- **TASK TO COMPLETE**
Can you print the text lines of every entry below with no changes, leaving out the pictures?

- **INPUT**
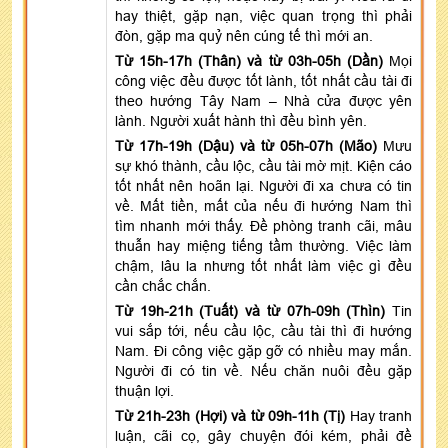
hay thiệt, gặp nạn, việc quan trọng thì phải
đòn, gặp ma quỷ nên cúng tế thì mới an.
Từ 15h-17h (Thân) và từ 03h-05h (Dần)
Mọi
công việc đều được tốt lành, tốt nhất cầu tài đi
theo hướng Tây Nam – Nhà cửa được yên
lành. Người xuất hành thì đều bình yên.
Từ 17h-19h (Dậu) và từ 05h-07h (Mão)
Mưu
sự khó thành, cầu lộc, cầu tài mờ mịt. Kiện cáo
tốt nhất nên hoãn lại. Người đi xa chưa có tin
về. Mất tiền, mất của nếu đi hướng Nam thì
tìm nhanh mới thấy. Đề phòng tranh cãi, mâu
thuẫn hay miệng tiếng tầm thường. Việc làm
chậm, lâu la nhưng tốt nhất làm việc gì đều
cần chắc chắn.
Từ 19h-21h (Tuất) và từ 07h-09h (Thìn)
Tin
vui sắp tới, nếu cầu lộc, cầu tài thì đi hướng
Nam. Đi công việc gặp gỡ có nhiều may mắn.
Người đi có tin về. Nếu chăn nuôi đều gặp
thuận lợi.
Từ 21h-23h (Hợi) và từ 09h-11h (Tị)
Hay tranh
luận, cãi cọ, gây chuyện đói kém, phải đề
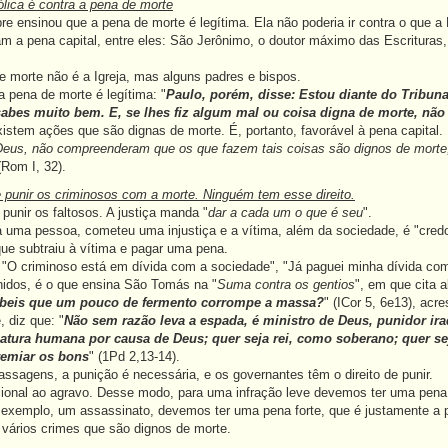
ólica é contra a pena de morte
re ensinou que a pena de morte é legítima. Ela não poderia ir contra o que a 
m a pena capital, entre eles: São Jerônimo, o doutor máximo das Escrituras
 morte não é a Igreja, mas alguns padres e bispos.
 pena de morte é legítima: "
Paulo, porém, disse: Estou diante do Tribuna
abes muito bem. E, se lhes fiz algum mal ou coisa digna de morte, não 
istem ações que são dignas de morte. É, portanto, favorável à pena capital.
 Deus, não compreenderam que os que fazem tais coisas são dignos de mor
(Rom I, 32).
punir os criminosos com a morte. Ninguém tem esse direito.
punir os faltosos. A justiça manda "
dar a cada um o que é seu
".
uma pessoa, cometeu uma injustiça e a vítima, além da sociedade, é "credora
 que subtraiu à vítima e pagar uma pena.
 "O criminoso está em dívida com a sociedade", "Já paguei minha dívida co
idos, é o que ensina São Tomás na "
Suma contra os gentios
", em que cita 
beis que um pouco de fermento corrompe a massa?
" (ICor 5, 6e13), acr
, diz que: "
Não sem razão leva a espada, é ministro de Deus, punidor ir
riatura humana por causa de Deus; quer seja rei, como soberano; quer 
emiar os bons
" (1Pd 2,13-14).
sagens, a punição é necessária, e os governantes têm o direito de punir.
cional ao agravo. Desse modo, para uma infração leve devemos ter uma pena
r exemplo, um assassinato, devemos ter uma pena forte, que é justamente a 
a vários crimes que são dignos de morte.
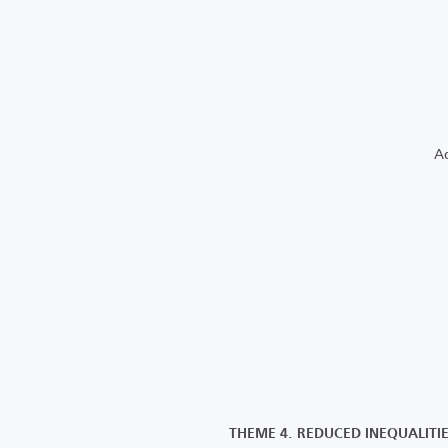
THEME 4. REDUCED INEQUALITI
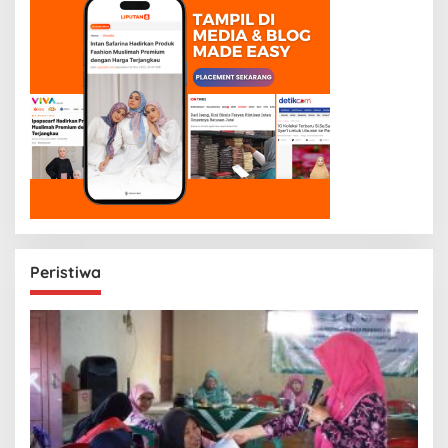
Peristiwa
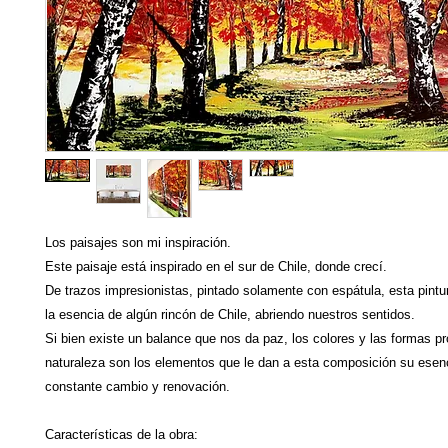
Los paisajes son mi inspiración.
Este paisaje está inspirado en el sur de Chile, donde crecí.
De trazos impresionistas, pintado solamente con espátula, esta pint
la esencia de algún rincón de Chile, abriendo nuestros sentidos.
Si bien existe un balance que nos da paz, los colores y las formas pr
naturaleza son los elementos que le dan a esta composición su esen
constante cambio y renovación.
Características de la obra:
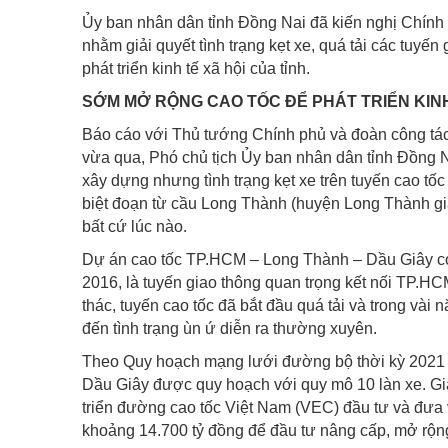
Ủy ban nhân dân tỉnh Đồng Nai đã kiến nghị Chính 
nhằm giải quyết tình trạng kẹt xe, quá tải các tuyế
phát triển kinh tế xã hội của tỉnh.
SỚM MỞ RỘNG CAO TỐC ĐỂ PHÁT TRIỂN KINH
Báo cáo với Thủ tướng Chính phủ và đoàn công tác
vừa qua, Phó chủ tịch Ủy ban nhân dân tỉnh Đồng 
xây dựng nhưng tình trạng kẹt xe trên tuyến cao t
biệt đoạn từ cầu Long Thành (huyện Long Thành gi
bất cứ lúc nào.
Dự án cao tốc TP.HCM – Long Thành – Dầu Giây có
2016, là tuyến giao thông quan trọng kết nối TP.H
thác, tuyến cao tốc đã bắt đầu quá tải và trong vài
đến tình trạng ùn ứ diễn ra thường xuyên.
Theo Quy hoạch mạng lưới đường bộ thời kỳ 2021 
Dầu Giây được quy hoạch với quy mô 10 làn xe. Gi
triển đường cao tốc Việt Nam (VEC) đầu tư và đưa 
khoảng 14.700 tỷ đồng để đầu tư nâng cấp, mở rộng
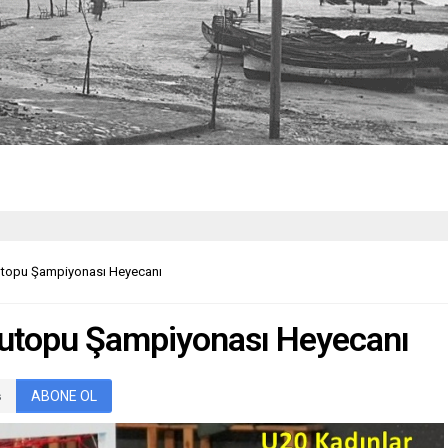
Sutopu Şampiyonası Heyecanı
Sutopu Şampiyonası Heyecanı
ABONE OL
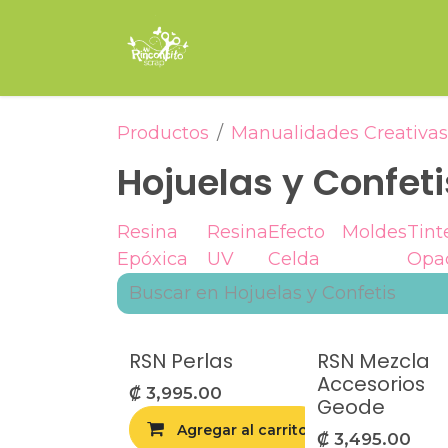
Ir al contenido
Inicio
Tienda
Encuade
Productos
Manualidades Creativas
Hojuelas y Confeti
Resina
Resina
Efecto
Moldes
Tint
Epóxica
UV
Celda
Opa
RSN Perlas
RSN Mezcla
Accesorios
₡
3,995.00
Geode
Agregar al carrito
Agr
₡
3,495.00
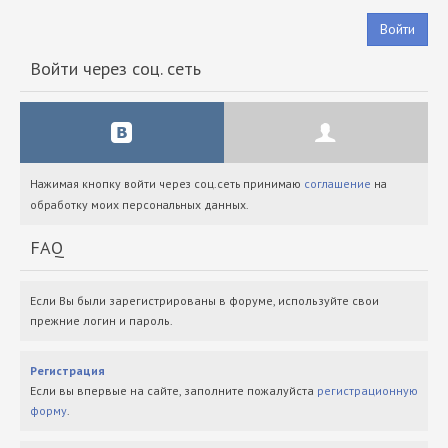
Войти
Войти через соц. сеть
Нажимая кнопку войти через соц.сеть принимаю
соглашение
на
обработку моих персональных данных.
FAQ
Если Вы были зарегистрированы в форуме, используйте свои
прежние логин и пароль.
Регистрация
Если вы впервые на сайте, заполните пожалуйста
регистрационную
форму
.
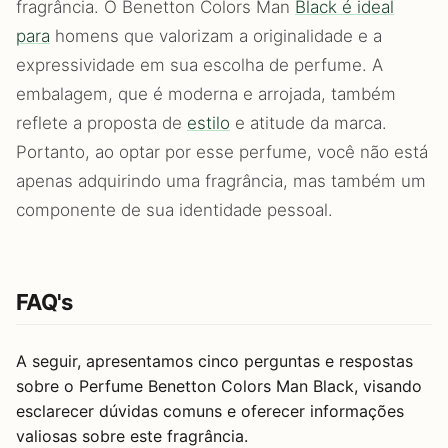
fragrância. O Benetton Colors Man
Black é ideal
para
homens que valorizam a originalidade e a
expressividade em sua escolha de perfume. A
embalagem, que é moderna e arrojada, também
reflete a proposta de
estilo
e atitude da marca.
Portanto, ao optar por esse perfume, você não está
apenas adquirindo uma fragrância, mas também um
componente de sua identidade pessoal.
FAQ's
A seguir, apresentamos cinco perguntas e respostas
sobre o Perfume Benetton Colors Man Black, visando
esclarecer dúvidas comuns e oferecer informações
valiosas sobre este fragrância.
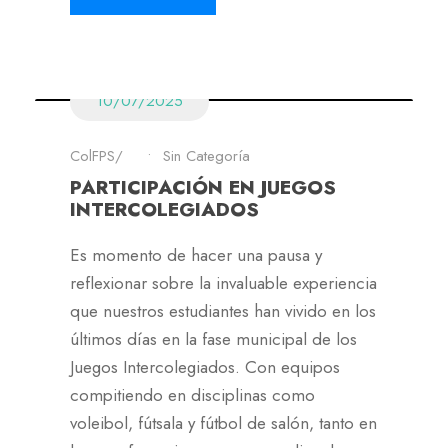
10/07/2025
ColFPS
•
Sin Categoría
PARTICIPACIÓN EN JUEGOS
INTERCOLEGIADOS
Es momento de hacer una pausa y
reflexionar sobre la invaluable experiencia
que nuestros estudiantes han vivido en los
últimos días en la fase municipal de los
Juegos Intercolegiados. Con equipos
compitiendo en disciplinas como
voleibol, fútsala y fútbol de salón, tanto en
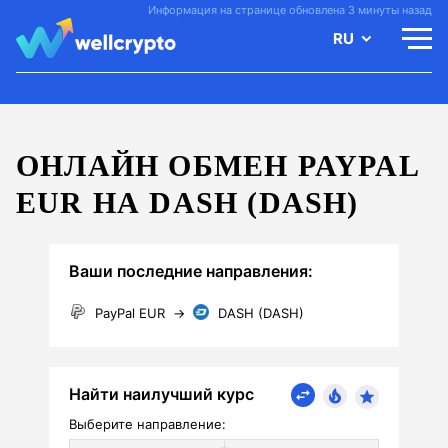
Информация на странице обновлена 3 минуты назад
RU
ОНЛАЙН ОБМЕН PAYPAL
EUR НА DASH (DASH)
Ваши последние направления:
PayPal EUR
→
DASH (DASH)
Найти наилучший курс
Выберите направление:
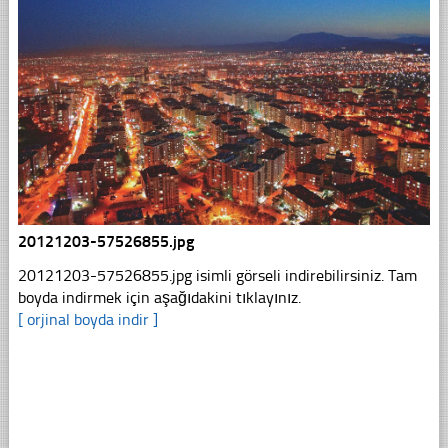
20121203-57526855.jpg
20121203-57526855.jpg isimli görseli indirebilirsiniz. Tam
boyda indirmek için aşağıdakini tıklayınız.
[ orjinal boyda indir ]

- **ANSWER TO THIS TASK**
hay thiệt, gặp nạn, việc quan trọng thì phải
đòn, gặp ma quỷ nên cúng tế thì mới an.
Từ 15h-17h (Thân) và từ 03h-05h (Dần)
Mọi
công việc đều được tốt lành, tốt nhất cầu tài đi
theo hướng Tây Nam – Nhà cửa được yên
lành. Người xuất hành thì đều bình yên.
Từ 17h-19h (Dậu) và từ 05h-07h (Mão)
Mưu
sự khó thành, cầu lộc, cầu tài mờ mịt. Kiện cáo
tốt nhất nên hoãn lại. Người đi xa chưa có tin
về. Mất tiền, mất của nếu đi hướng Nam thì
tìm nhanh mới thấy. Đề phòng tranh cãi, mâu
thuẫn hay miệng tiếng tầm thường. Việc làm
chậm, lâu la nhưng tốt nhất làm việc gì đều
cần chắc chắn.
Từ 19h-21h (Tuất) và từ 07h-09h (Thìn)
Tin
vui sắp tới, nếu cầu lộc, cầu tài thì đi hướng
Nam. Đi công việc gặp gỡ có nhiều may mắn.
Người đi có tin về. Nếu chăn nuôi đều gặp
thuận lợi.
Từ 21h-23h (Hợi) và từ 09h-11h (Tị)
Hay tranh
luận, cãi cọ, gây chuyện đói kém, phải đề
ólica é contra a pena de morte
re ensinou que a pena de morte é legítima. Ela não poderia ir contra o que a 
m a pena capital, entre eles: São Jerônimo, o doutor máximo das Escrituras
 morte não é a Igreja, mas alguns padres e bispos.
 pena de morte é legítima: "
Paulo, porém, disse: Estou diante do Tribuna
abes muito bem. E, se lhes fiz algum mal ou coisa digna de morte, não 
istem ações que são dignas de morte. É, portanto, favorável à pena capital.
 Deus, não compreenderam que os que fazem tais coisas são dignos de mor
(Rom I, 32).
punir os criminosos com a morte. Ninguém tem esse direito.
punir os faltosos. A justiça manda "
dar a cada um o que é seu
".
uma pessoa, cometeu uma injustiça e a vítima, além da sociedade, é "credora
 que subtraiu à vítima e pagar uma pena.
 "O criminoso está em dívida com a sociedade", "Já paguei minha dívida co
idos, é o que ensina São Tomás na "
Suma contra os gentios
", em que cita 
beis que um pouco de fermento corrompe a massa?
" (ICor 5, 6e13), acr
, diz que: "
Não sem razão leva a espada, é ministro de Deus, punidor ir
riatura humana por causa de Deus; quer seja rei, como soberano; quer 
emiar os bons
" (1Pd 2,13-14).
sagens, a punição é necessária, e os governantes têm o direito de punir.
cional ao agravo. Desse modo, para uma infração leve devemos ter uma pena
r exemplo, um assassinato, devemos ter uma pena forte, que é justamente a 
a vários crimes que são dignos de morte.
THEME 4. REDUCED INEQUALITI
Peristiwa
Los paisajes son mi inspiración.
Este paisaje está inspirado en el sur de Chile, donde crecí.
De trazos impresionistas, pintado solamente con espátula, esta pint
la esencia de algún rincón de Chile, abriendo nuestros sentidos.
Si bien existe un balance que nos da paz, los colores y las formas pr
naturaleza son los elementos que le dan a esta composición su esen
constante cambio y renovación.
Características de la obra:
Ủy ban nhân dân tỉnh Đồng Nai đã kiến nghị Chính 
nhằm giải quyết tình trạng kẹt xe, quá tải các tuyế
phát triển kinh tế xã hội của tỉnh.
SỚM MỞ RỘNG CAO TỐC ĐỂ PHÁT TRIỂN KINH
Báo cáo với Thủ tướng Chính phủ và đoàn công tác
vừa qua, Phó chủ tịch Ủy ban nhân dân tỉnh Đồng 
xây dựng nhưng tình trạng kẹt xe trên tuyến cao t
biệt đoạn từ cầu Long Thành (huyện Long Thành gi
bất cứ lúc nào.
Dự án cao tốc TP.HCM – Long Thành – Dầu Giây có
2016, là tuyến giao thông quan trọng kết nối TP.H
thác, tuyến cao tốc đã bắt đầu quá tải và trong vài
đến tình trạng ùn ứ diễn ra thường xuyên.
Theo Quy hoạch mạng lưới đường bộ thời kỳ 2021 
Dầu Giây được quy hoạch với quy mô 10 làn xe. Gi
triển đường cao tốc Việt Nam (VEC) đầu tư và đưa 
khoảng 14.700 tỷ đồng để đầu tư nâng cấp, mở rộng
Sutopu Şampiyonası Heyecanı
Sutopu Şampiyonası Heyecanı
ABONE OL
Ir al contenido
Inicio
Tienda
Encuade
Productos
Manualidades Creativas
Hojuelas y Confeti
Resina
Resina
Efecto
Moldes
Tint
Epóxica
UV
Celda
Opa
RSN Perlas
RSN Mezcla
Accesorios
₡
3,995.00
Geode
Agregar al carrito
Agr
₡
3,495.00
Войти
Войти через соц. сеть
Нажимая кнопку войти через соц.сеть принимаю
соглашение
на
обработку моих персональных данных.
FAQ
Если Вы были зарегистрированы в форуме, используйте свои
прежние логин и пароль.
Регистрация
Если вы впервые на сайте, заполните пожалуйста
регистрационную
форму
.
fragrância. O Benetton Colors Man
Black é ideal
para
homens que valorizam a originalidade e a
expressividade em sua escolha de perfume. A
embalagem, que é moderna e arrojada, também
reflete a proposta de
estilo
e atitude da marca.
Portanto, ao optar por esse perfume, você não está
apenas adquirindo uma fragrância, mas também um
componente de sua identidade pessoal.
FAQ's
A seguir, apresentamos cinco perguntas e respostas
sobre o Perfume Benetton Colors Man Black, visando
esclarecer dúvidas comuns e oferecer informações
valiosas sobre este fragrância.
10/07/2025
ColFPS
•
Sin Categoría
PARTICIPACIÓN EN JUEGOS
INTERCOLEGIADOS
Es momento de hacer una pausa y
reflexionar sobre la invaluable experiencia
que nuestros estudiantes han vivido en los
últimos días en la fase municipal de los
Juegos Intercolegiados. Con equipos
compitiendo en disciplinas como
voleibol, fútsala y fútbol de salón, tanto en
Информация на странице обновлена 3 минуты назад
RU
ОНЛАЙН ОБМЕН PAYPAL
EUR НА DASH (DASH)
Ваши последние направления:
PayPal EUR
→
DASH (DASH)
Найти наилучший курс
Выберите направление:
20121203-57526855.jpg
20121203-57526855.jpg isimli görseli indirebilirsiniz. Tam
boyda indirmek için aşağıdakini tıklayınız.
[ orjinal boyda indir ]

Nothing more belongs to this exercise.